The demographic on Twitter has become much younger due to celebrities such as Justin Bieber and bands such as One Direction having a presence on the site. There is a much younger audience interacting on Twitter.

Collymore is seeing increasing amounts of racist abuse from ten to 18 year olds who in some cases need "protecting from themselves". He notes that “It is easy for a 12 year old to create a Twitter account and tweet abuse”.

Is Twitter "looking at the dollars rather than its social responsibility"

Broadcaster and newspapers have to work within laws concerning what they are allowed to publish and broadcast. Collymore says that "The UK government needs to bring Twitter and other social media platforms in line with what broadcasters and publishers do"

Collymore believes that Twitter is "hiding behind the fact that it is an American company". Only a few of months after Twitters IPO he wonders whether Twitter is now "monetised by the amount of users" it has.

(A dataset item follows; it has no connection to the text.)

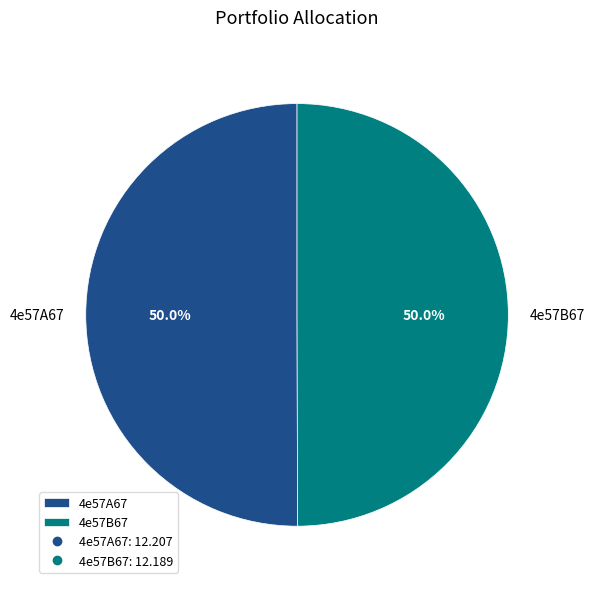

What is the ratio of the value at 4e57B67 to the value at 4e57A67?

1.0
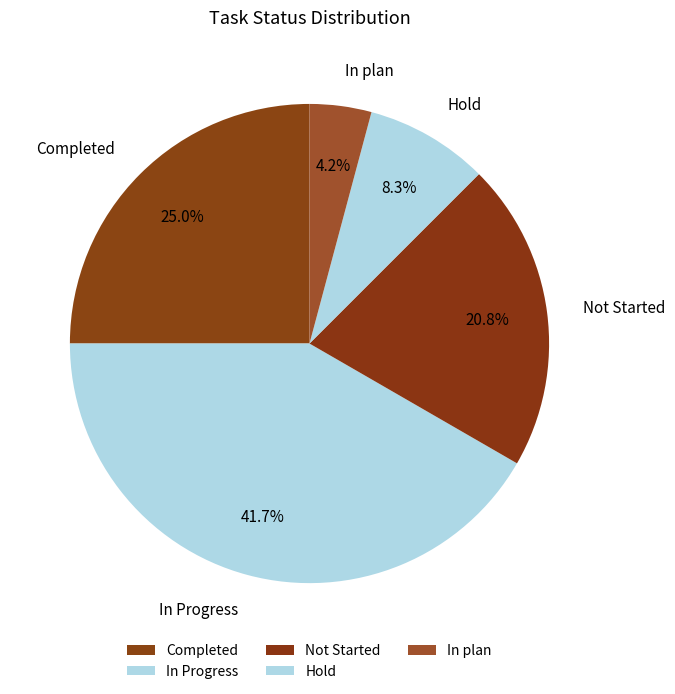

To the nearest percent, what is the combined percentage of Completed and Not Started?

46%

He also asks whether Twitter would rather encourage more users to sign up for accounts instead of it “spending money on algorithms and scripts to verify real users”.

Is Twitter doing "nothing at all to protect users, who want to use the service correctly and fairly, from racist, homophobic and anti Semitic abuse". Or is it totally out of its depth handling its growth in users and the processes it has in place to report abuse?

Perhaps its priorities need to change so it can continue to attract — and protect — the high profile celebrities it covets so much.